Texte de la page:
Maxwell Sim est VRP pour une compagnie de brosses à dents. Maladroit, déprimé, il a perdu sa femme encore plus perdante que lui et sa fille le snobe. En plus son père est pédé, sa mère est morte du cancer, il n’est pas riche, il a pris des kilos et il est traversé par des fantômes chelou. Oui, depuis

Testament à l’anglaise

, Jonathan Coe s’est transformé en Michel Houellebecq. Même qu’à la fin du roman, il dialogue lourdement avec le narrateur de son récit : « “Ça ne peut pas être fini”, dit Max. “Facile, a dit l’écrivain, je vais vous le dire, moi, comment ça finit.” Il m’a fait un dernier sourire, navré mais impitoyable, et il a claqué dans ses doigts : “Comme ça.” » Coe utilise vraiment cette pirouette de gros naze pour terminer son bouquin. En tout cas, il a un éclair de lucidité quand il écrit d’entrée de jeu : « Vous avez toujours envie de lire les 300 pages qui ­suivent ? » et conclut par : « Merci à ceux qui m’ont accompagné jusqu’ici. Sincèrement, j’apprécie. Et j’admire votre endurance, il faut le dire. » Hyper drôle, trouduc.

Consignes:
A: Indiquez si chacune des affirmations suivantes est conforme à la critique du roman, en répondant par oui ou par non et en citant les mots décisifs de la critique : (i) Maxwell Sim travaille pour une compagnie de brosses à dents. (ii) La mère de Maxwell Sim est toujours en vie. (iii) Le roman se termine par des remerciements adressés à ceux qui l'ont lu jusqu'au bout.
B: D'après la critique du roman, en quel écrivain Jonathan Coe s'est-il transformé depuis *Testament à l'anglaise* ?

Données enregistrées
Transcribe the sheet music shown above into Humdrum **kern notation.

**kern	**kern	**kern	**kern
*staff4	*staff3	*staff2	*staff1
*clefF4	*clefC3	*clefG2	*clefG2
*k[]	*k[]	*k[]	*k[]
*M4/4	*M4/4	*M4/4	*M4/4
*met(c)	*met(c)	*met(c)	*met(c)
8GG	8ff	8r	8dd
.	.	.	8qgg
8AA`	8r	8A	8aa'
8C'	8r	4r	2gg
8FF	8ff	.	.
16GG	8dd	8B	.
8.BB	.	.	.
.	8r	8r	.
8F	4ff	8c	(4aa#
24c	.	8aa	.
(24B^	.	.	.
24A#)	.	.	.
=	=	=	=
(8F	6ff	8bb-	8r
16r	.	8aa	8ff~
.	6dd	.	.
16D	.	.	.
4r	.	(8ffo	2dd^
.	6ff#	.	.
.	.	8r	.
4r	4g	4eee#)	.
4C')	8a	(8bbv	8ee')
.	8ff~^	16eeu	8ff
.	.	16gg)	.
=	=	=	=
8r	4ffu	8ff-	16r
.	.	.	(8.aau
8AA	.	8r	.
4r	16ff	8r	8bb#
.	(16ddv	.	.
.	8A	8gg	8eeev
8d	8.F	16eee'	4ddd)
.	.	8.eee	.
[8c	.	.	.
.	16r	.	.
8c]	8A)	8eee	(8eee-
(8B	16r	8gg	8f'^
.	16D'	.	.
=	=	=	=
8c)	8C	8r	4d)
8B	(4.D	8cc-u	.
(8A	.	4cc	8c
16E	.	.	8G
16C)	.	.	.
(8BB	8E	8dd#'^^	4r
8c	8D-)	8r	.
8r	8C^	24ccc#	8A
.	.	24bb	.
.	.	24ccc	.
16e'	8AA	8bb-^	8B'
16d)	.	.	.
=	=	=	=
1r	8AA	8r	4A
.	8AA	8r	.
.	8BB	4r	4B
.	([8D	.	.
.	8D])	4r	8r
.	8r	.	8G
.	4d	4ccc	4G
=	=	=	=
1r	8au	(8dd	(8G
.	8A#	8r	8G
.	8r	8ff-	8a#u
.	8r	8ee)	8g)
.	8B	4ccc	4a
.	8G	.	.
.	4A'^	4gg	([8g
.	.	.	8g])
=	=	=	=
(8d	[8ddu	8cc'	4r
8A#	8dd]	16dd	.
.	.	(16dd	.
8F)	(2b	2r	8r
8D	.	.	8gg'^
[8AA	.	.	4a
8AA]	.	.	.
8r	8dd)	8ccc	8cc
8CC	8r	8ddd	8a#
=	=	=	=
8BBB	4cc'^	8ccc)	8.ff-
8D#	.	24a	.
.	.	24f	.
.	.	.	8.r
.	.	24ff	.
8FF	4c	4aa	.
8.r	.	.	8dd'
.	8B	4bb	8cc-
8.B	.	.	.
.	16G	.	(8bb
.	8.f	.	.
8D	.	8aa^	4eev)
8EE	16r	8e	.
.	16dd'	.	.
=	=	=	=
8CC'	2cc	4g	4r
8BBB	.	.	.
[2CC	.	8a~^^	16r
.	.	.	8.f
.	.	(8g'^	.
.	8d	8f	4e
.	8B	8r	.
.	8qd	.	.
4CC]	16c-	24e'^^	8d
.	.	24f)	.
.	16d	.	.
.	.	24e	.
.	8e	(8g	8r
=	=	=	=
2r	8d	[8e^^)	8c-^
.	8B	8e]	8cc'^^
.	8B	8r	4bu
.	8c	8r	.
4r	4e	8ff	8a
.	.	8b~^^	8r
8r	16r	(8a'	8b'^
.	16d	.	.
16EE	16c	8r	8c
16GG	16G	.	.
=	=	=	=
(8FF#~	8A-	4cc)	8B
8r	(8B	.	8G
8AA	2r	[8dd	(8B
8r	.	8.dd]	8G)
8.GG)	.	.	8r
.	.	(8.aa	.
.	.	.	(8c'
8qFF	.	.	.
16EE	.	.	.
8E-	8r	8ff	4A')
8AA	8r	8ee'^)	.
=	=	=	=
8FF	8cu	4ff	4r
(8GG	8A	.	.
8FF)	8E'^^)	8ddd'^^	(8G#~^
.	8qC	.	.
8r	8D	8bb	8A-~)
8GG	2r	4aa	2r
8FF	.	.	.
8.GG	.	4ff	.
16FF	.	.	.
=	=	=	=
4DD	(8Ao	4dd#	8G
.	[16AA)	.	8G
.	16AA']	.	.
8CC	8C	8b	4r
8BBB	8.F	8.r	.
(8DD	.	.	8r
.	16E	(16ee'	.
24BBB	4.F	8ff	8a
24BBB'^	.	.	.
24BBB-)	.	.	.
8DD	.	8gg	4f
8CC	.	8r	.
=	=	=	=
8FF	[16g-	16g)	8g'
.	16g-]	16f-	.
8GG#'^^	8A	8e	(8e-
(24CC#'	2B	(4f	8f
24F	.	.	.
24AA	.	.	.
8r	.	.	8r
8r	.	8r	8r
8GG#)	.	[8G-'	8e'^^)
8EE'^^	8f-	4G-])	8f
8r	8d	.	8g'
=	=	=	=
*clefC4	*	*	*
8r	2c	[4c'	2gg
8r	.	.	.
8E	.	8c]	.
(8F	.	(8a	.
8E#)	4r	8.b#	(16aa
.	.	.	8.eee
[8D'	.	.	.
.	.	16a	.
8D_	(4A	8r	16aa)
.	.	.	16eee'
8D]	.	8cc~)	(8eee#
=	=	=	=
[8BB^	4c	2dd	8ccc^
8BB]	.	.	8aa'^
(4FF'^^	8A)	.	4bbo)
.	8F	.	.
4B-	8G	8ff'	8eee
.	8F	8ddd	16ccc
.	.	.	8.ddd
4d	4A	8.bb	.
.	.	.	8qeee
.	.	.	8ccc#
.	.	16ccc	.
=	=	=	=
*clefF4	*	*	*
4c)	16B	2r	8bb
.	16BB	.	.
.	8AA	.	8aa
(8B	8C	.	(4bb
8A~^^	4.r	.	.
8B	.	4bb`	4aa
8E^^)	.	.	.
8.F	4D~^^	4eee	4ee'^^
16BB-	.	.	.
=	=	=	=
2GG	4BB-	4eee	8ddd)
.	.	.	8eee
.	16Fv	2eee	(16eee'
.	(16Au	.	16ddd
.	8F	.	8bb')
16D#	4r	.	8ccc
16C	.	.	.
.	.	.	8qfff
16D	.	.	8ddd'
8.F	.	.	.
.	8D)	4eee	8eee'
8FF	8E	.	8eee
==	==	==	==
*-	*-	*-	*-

Résultats par tâche:
A:
(i) Oui : « Maxwell Sim est VRP pour une compagnie de brosses à dents. »
(ii) Non : « sa mère est morte du cancer »
(iii) Oui : « conclut par : « Merci à ceux qui m’ont accompagné jusqu’ici. »

B: En Michel Houellebecq.